I never said contradiction, I said its not enough to set conclusion.
I also didn't say you did, but I think you are slightly underestimating what theoretical calcs can do if read properly. But to be honest, I think we pretty much agree, there is no real point in arguing in the first place.
What spreadsheets, or any amalgamation of stats for that matter, allow you to do is to get insight into things you can't (or only with great difficulty) deduce from gameplay alone. Sure you can get a rough idea how likely it is to pen a PzIV with a Sherman, but without looking up the exact value from some external source you'll likely never be able to narrow it down precisely due to the huge influence of RNG.

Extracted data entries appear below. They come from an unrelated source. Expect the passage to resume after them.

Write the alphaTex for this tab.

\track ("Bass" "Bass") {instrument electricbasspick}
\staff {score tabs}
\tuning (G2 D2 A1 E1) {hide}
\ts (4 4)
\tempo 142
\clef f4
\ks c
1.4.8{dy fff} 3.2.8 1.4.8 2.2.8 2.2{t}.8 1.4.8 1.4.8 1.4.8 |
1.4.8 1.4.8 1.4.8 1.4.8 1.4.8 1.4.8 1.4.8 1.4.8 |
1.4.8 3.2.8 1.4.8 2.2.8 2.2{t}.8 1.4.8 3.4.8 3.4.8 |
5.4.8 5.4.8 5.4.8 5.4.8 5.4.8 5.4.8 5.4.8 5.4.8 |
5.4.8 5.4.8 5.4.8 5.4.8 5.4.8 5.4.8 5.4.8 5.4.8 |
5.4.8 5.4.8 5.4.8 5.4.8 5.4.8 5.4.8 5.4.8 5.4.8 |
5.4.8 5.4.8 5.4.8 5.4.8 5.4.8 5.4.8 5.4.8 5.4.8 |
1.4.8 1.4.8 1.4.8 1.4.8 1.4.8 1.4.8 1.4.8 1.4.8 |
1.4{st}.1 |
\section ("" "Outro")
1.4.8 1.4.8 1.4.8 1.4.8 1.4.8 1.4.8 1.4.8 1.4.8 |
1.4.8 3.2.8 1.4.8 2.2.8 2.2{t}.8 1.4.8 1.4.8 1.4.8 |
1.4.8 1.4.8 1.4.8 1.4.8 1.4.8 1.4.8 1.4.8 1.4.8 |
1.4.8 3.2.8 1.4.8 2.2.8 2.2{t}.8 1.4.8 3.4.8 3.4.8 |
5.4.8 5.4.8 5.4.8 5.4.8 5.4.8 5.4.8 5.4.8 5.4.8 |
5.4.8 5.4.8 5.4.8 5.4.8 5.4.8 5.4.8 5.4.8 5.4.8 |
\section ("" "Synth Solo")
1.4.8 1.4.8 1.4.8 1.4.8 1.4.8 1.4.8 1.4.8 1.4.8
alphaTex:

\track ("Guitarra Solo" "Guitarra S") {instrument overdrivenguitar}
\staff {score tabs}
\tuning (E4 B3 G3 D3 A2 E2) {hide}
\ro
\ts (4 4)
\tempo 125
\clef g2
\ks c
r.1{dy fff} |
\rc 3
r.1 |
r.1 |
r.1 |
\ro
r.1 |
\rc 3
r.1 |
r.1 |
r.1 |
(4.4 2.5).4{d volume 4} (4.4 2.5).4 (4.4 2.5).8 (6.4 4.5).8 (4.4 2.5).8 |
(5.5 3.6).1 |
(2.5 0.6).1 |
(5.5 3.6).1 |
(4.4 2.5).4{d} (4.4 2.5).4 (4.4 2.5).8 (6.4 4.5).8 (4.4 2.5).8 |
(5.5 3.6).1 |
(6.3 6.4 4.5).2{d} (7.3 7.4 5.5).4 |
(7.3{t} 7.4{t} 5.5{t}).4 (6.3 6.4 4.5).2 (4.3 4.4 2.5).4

Just to drive this point home for everyone:
Assume you try to deduce how good a Sherman penetrates frontally at medium range vs an Ostheer P4. You have 20 players discussing over their experience with the Sherman. We don't know what they understand by "mid range", and even if everyone understands roughly 20 meters, there will be variations from probably at least 15-25 meters being classified at mid range, variations because of players driving their tanks, factoring in missed shots, reduced accuracy due to moving, increased penetration due to engaging at an angle and getting a rear armor hit.
Let's put this into a test setup: 20 meters distance (120 penetration vs 180 armor), flat terrain, only frontal shots possible, only actual hits counting. We count 50 hits, assuming that the players in the discussion above would have their last roughly 50 shots in mind when thinking about the engagements. We do 20 tests to form each player's experience.
Basic statistics tells us that the real penetration chance is 66.7%, meaning 50*(120/180) = 33.33 shots should penetrate with a standard deviation of 3.33 shots (10% of the mean in our case). This means that almost one third of the players discussing will have had the Sherman penetrate less than 30 times or more than ~37 times. One player will have had the experience of the Sherman hitting less than 27 times or more than 40 times and probably be screeching about the trash Sherman or saying it were OP.
Even if all discussion was fully rational (good luck with that), players will regularly report a penetration chance anywhere between less than 60-75%.
Funny side note: The skill level doesn't matter. This one player could be Luvnest or VonIvan, not just your level 2000 rando. Those 50 shots probably represent the last 5 games, which represents 3 hours of games or 1-2 evenings of playing CoH2 with this faction and this unit. This in turn means that it might all the experience you get for 1-2 weeks playing CoH2 if you also play all other factions equally. This one player, high skill or not, will say that the Sherman were OP or trash. And if they are known as a good player, their opinion will have a larger impact although it actually should not. And we can prove that with numbers.
Back to topic: On top of that, all this assumes that this sample of players actually gets a "representative set of RNG". If I just hit refresh on the numbers, I regularly see that even all their "experience data" pooled together will both misjudge the real penetration value by a couple of %, as well as the standard deviation varying decently (often 7-13%, meaning players will either be more in agreement if it gets smaller or disagreement if it is larger). Is this huge? Not huge, but we've seen penetration and armor values being decreased by 10-20 regularly, which depending on shooter and target often lead to only a couple of percent penetration chance. So yes, we're still in the range of actual balance discussions being influenced by RNG.
If you want a really reliable discussion where the values only vary by a one or two percent, you'd need 100 players. That would be 5 pages on this forum if everyone just states their experience, no discussion involved yet. And don't forget: Everyone just tested the test setup, there still is no variation due to a real game.